• SELECTED PASSAGE:
⟨
Preparing a Will may not be something you would like to spend time doing, but it is something important to do especially when you are living as an expat in the UAE. Financial advisors Rupert Connor and Natalie Storey from Acuma Wealth Management

June 27, 2012 11:46 by

Many expat families in Dubai are in a situation where the husband is the breadwinner. The woman can be highly dependent on the income her husband provides-leaving her extremely vulnerable if something should happen to her husband. The sooner you have provisions in place, the easier you can sleep at night if in the worst case scenario happened. First of all, have you got a Will in place? This allows you to express your wishes if you or your husband were to no longer be here. Your Will can include many things; from your children to financial matters. Have you thought about who you would like to raise your children if you were no longer here? Secondly, do you have life insurance in place? If your husband was to pass away, do you have adequate resources to carry on family life without it causing you worry and stress? Lastly, are you included in your partner’s pension, do you have entitlement to it if he was no longer around? All of these things are important issues to consider now.

Living Abroad

Things get a little more complicated if you are living abroad. For example, if death occurs in the UAE, and you are a non-Muslim expatriate then all your assets are frozen, and this includes any joint assets also.

So, if your spouse were to die here in the UAE then you would have no access to any joint bank accounts. And it is most unlikely that any joint assets, such as bank accounts, will ever be retrieved without the presentation of a locally recognized Will.

Custody of Children

In the event of a parent’s death, Sharia law dictates that it is the next male relative who is given custody or guardianship of the children. And until that person can take custody, the children will be placed under care in an institution. Whereas, the creation of a locally recognized Will allows you to appoint guardians, or temporary guardians, to protect against this particular situation.

Sharia Law

Not having a Will in place will mean your late husband’s estate will be dealt with intestate according to Sharia Law, the implications of which are:

Under Sharia Law a woman only receives an eighth of her husband’s assets.

Under Sharia Law, real estate may go to the nearest male relative not to you or any other beneficiaries.


A Will is primarily a legal declaration of your wishes and can cover every facet of your Estate. There is also the option to appoint an executorial trustee to administer the Estate if there are company or business dealings involved. The person who carries out the directions set forth in a will can also be a trustee of an Estate once the Executors duties have been completed. But when it comes to substantial and Estates it’s best to appoint an independent Executor who can act in an arbitrary fashion and remove the chance of any conflict of interest.
⟩
• DATA BELOW:
⟨
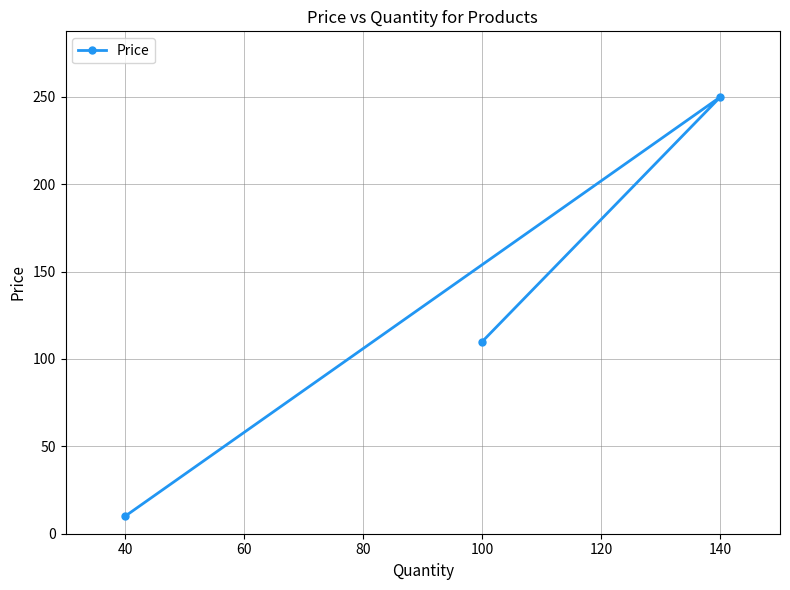

What is the change in value from 40 to 100?

+100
⟩
• TO DO:
**1.** According to the article on expat wills, what share of her husband's assets does a woman receive under Sharia Law?
**2.** Summarize the article on expat wills in two sentences.
**3.** Return the part of the article on expat wills starting with "Things get a" and going on through "this particular situation.".

• LIST OF ANSWERS:
**1.** An eighth of her husband's assets.

**2.** Expats in the UAE, especially wives who depend on a husband's income, should consider having a Will, life insurance and pension entitlement in place, since a non-Muslim expatriate's assets, including joint ones, are frozen on death in the UAE. Without a locally recognized Will, children may be placed in an institution until the next male relative can take custody, and the estate is handled under Sharia Law, which gives a wife only an eighth of her husband's assets.

**3.**
Things get a little more complicated if you are living abroad. For example, if death occurs in the UAE, and you are a non-Muslim expatriate then all your assets are frozen, and this includes any joint assets also.

So, if your spouse were to die here in the UAE then you would have no access to any joint bank accounts. And it is most unlikely that any joint assets, such as bank accounts, will ever be retrieved without the presentation of a locally recognized Will.

Custody of Children

In the event of a parent’s death, Sharia law dictates that it is the next male relative who is given custody or guardianship of the children. And until that person can take custody, the children will be placed under care in an institution. Whereas, the creation of a locally recognized Will allows you to appoint guardians, or temporary guardians, to protect against this particular situation.